If you open a Talmud page today, you will typically find the original content in the middle: the mishna quote, in rabbinic Hebrew, followed by an account of logical, legal, and theological arguments, jokes, tragedies, and pretty much everything else, in rabbinic Aramaic. In the wide margins of the page you’ll find commentary from various Medieval, Renaissance, and sometimes modern exegetes and commentators, with the most prominent and famous commentary coming from Rashi and written in special script.

In the early 1920s, a new custom emerged: beyond the traditional study of this central text in religious yeshivot, there would be a worldwide schedule for studying the Talmud, assigning everyone interested, all around the world, a daf yomi (a page a day). Many religious institutions offer a lesson (shi’ur) on the daf of the day, and there is a proliferation of resources, including a plethora of podcasts and videos, dedicated to daf studies. Many of these promise to get you through the daf in 15 minutes a day and go over each and every logical twist, including some of the exegesis in the margins. If you follow through, you can expect to get through the full SHAS (an acronym for Shisha Sdarim, the six books of the Bavli) in approximately seven years.

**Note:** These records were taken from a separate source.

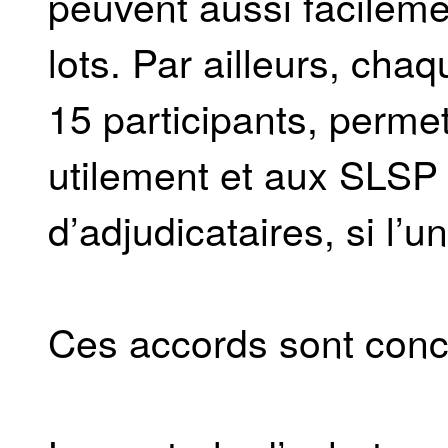
peuvent aussi facileme
lots. Par ailleurs, chaq
15 participants, perme
utilement et aux SLSP
d’adjudicataires, si l’un
Ces accords sont conc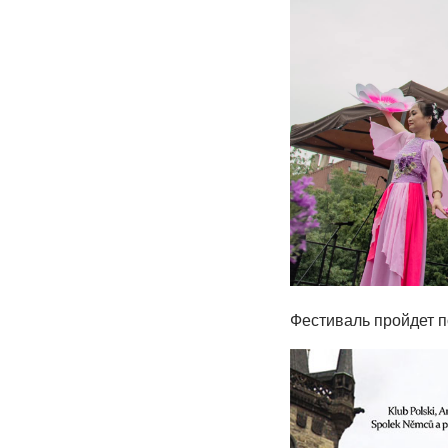
Фестиваль пройдет п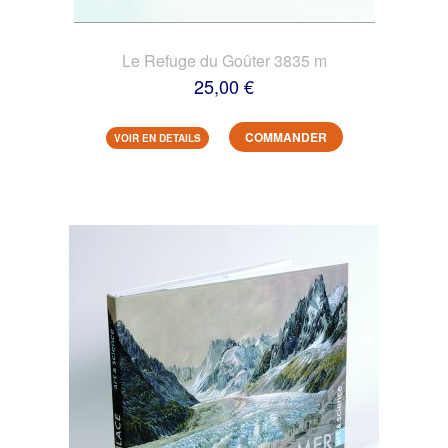
Le Refuge du Goûter 3835 m
25,00 €
COMMANDER
VOIR EN DETAILS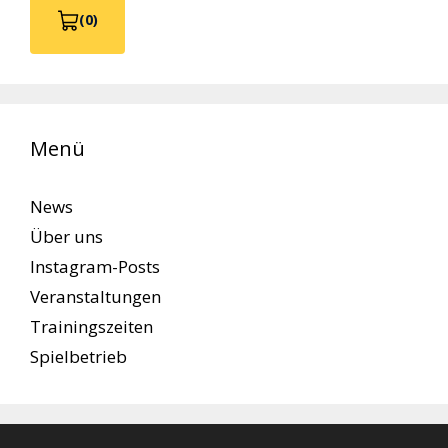
(0)
V
i
e
w
C
a
r
Menü
t
0
News
Über uns
Instagram-Posts
Veranstaltungen
Trainingszeiten
Spielbetrieb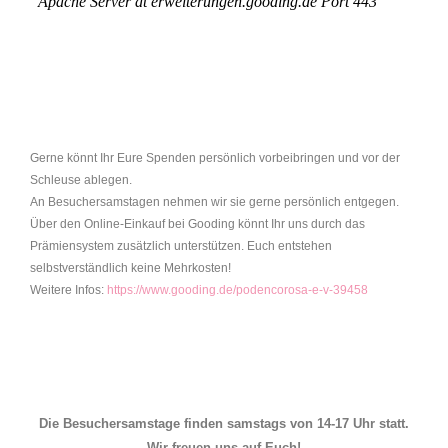
Gerne könnt Ihr Eure Spenden persönlich vorbeibringen und vor der
Schleuse ablegen.
An Besuchersamstagen nehmen wir sie gerne persönlich entgegen.
Über den Online-Einkauf bei Gooding könnt Ihr uns durch das
Prämiensystem zusätzlich unterstützen. Euch entstehen
selbstverständlich keine Mehrkosten!
Weitere Infos:
https://www.gooding.de/podencorosa-e-v-39458
Die Besuchersamstage finden samstags von 14-17 Uhr statt.
Wir freuen uns auf Euch!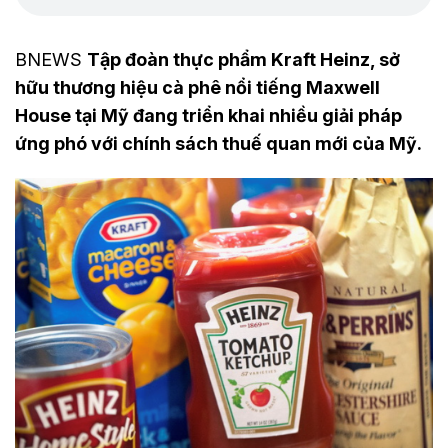
BNEWS
Tập đoàn thực phẩm Kraft Heinz, sở
hữu thương hiệu cà phê nổi tiếng Maxwell
House tại Mỹ đang triển khai nhiều giải pháp
ứng phó với chính sách thuế quan mới của Mỹ.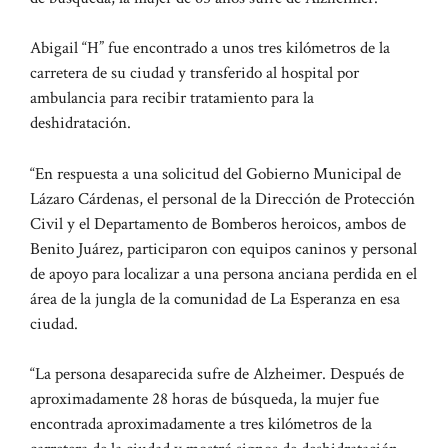
Abigail “H” fue encontrado a unos tres kilómetros de la
carretera de su ciudad y transferido al hospital por
ambulancia para recibir tratamiento para la
deshidratación.
“En respuesta a una solicitud del Gobierno Municipal de
Lázaro Cárdenas, el personal de la Dirección de Protección
Civil y el Departamento de Bomberos heroicos, ambos de
Benito Juárez, participaron con equipos caninos y personal
de apoyo para localizar a una persona anciana perdida en el
área de la jungla de la comunidad de La Esperanza en esa
ciudad.
“La persona desaparecida sufre de Alzheimer. Después de
aproximadamente 28 horas de búsqueda, la mujer fue
encontrada aproximadamente a tres kilómetros de la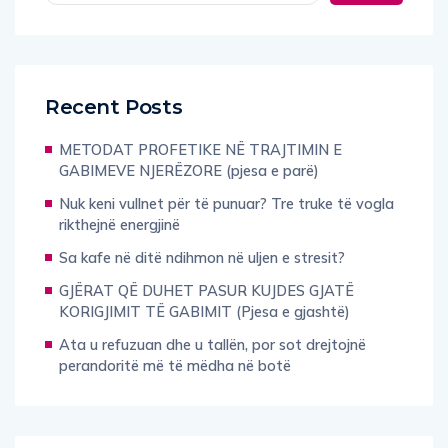
Recent Posts
METODAT PROFETIKE NË TRAJTIMIN E
GABIMEVE NJERËZORE (pjesa e parë)
Nuk keni vullnet për të punuar? Tre truke të vogla
rikthejnë energjinë
Sa kafe në ditë ndihmon në uljen e stresit?
GJËRAT QË DUHET PASUR KUJDES GJATË
KORIGJIMIT TË GABIMIT (Pjesa e gjashtë)
Ata u refuzuan dhe u tallën, por sot drejtojnë
perandoritë më të mëdha në botë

My approach to this enterprise is a little bit different. I was raised in a secular Israeli home, with classical liberal values, and while there is a lot of perennial wisdom in the Talmud, there are plenty of things there that I don’t see much point in dragging, kicking and screaming, into the 21st century. Also, some pages are full of interesting content worth getting into in depth, while others are, from my perspective, duds. I also don’t believe in reading the daf just for the sake of getting through it, unless we get something out of it.

Here are some of the things that I look for: I think the Talmud is a phenomenal tool for developing logical, critical thinking. By following the different strands of argument and taking a steel-man approach to each, one can learn how to apply various forms of logic to any area of policymaking or opinion formation. One also learns how to fortify one’s argument through intertextual references, and different approaches for how texts can or should be read. I also think that the Talmud shows us that many of the questions we face today troubled our ancestors as well, and we can learn something from the constructs they used to approach these problems. It’s also a great education in how to support macro-level logic—rules with universal application—with anecdote, story, or metaphor. And, it’s a phenomenal education in viewpoint diversity, as very often the question is never settled and you’re left with respect for the various opinions expressed.

Anyway, those are the goals I have when I engage in daily Talmud study. Some days are longer and some are shorter; some are funny and some are sad or irate; sometimes I go to traditional sources and sometimes to literature, current events, musical works, or popular culture. Because what we find in the text mirrors what we look for, those of you who are regular readers can probably guess what tends to grab my interest: I’m a law professor who is also a second-career rabbinical student, and I’m especially interested in courtrooms, prisons, punishment theory, social movements, public debates, the value of art and artistry, and bits that are comical or quirky.

To make this more widely available and useful, I’m cross-posting these daf posts to a new Substack – I hope I’ll have the fortitude to get on with it, because after all, this is a very niche undertaking. For now, and probably forever, the subscriptions to that newsletter will be free, so you can follow along here or there.

I hope you find this useful and educational. So, buckle up, friends, it’s going to be a long and interesting ride.